Vice President of the Academy of Military Sciences
- In office December 2011 – —

Vice President of the National Defense University
- In office — – December 2011

Personal details
- Born: October 1950 (age 75) Nantong, Jiangsu, China
- Alma mater: National Defense University; Nantong Middle School
- Occupation: Military officer

Military service
- Rank: Lieutenant General

= Ren Haiquan =

Chinese politician

Ren Haiquan (任海泉; born October 1950) is a Chinese military officer and lieutenant general of the People's Liberation Army. He served as vice president of the People's Liberation Army National Defense University and later as vice president of the Academy of Military Sciences. Ren is a member of the 12th National Committee of the Chinese People's Political Consultative Conference. He has authored several works on military command, political thought, and strategic studies, and has published numerous articles in the fields of military science and political theory.

== Biography ==
Ren Haiquan was born in Nantong, Jiangsu Province, in October 1950. He enlisted in the People's Liberation Army in March 1968 and joined the Chinese Communist Party in April 1969. After completing his secondary education at Nantong Middle School, he later graduated from the strategic program of the People's Liberation Army National Defense University. Ren later joined the National Defense University, where he served successively as director of a teaching and research department, provost, and vice president. He also headed the leading group of the Research Center for the Theoretical System of Socialism with Chinese Characteristics. In December 2011, he was appointed vice president of the Academy of Military Sciences.

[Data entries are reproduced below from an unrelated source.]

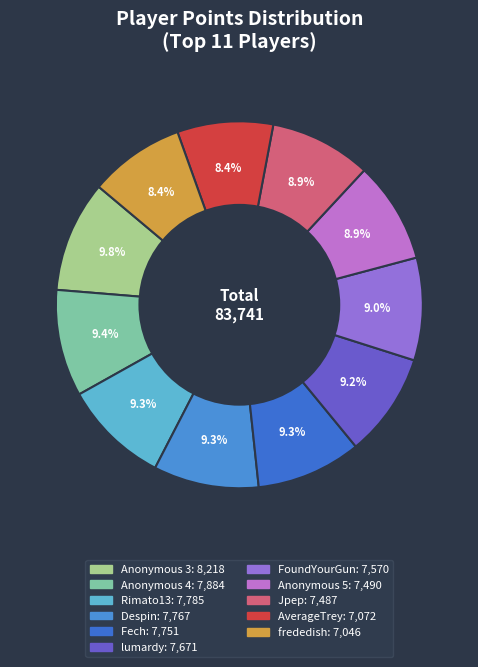

Which category has the biggest portion of the pie?

Anonymous 3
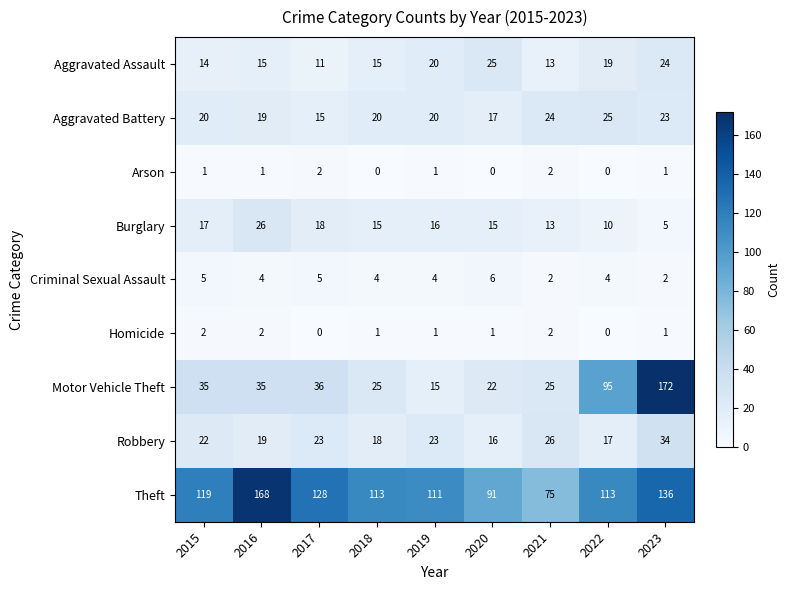

Count the number of data series in this chart.

9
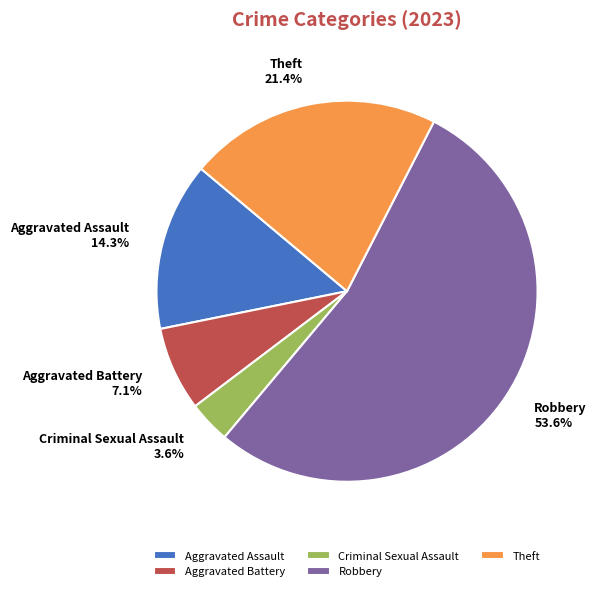

Which has a higher value, Theft or Robbery?

Robbery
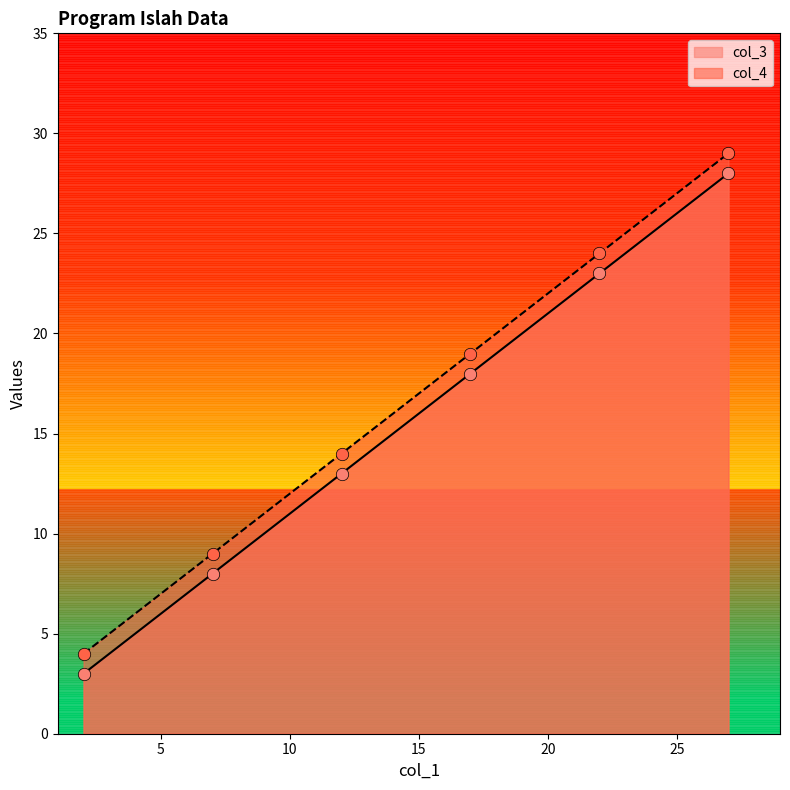

Which series contains the highest Y value?

col_4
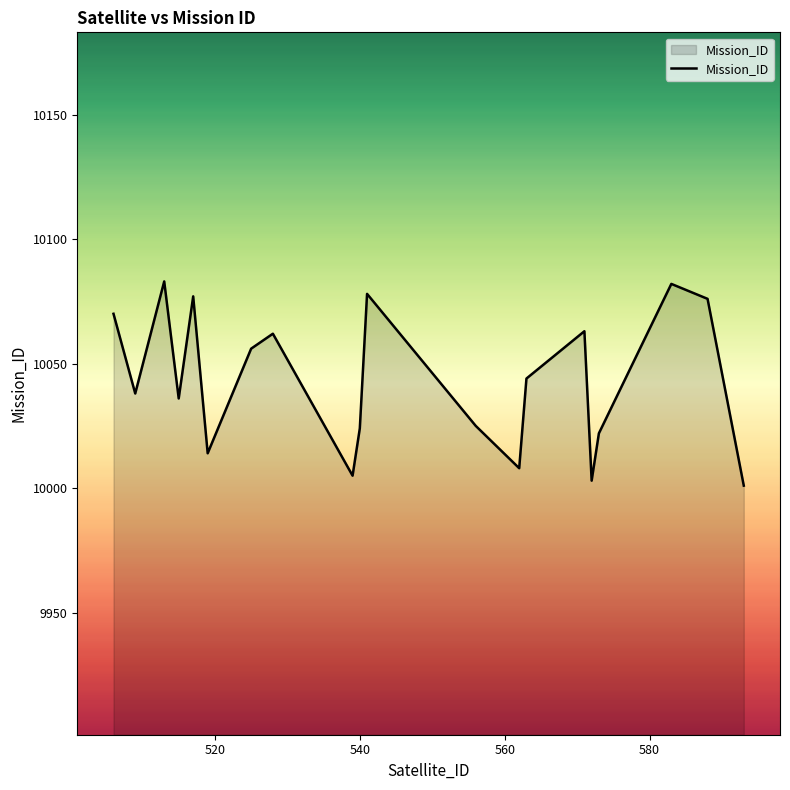

What is the greatest value displayed?

10083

Ren has written extensively on military command and political theory, and several of his courses have been designated as national- and PLA-level exemplary courses. His representative works include Military Command Studies and A Comparative Study of Chinese and Western Political Thought. Ren was promoted to major general in July 2000 and to lieutenant general in July 2010. He was a member of the 12th National Committee of the Chinese People's Political Consultative Conference. In 2012, he led the Chinese delegation to the 11th Shangri-La Dialogue, where he articulated China's position on issues including the South China Sea.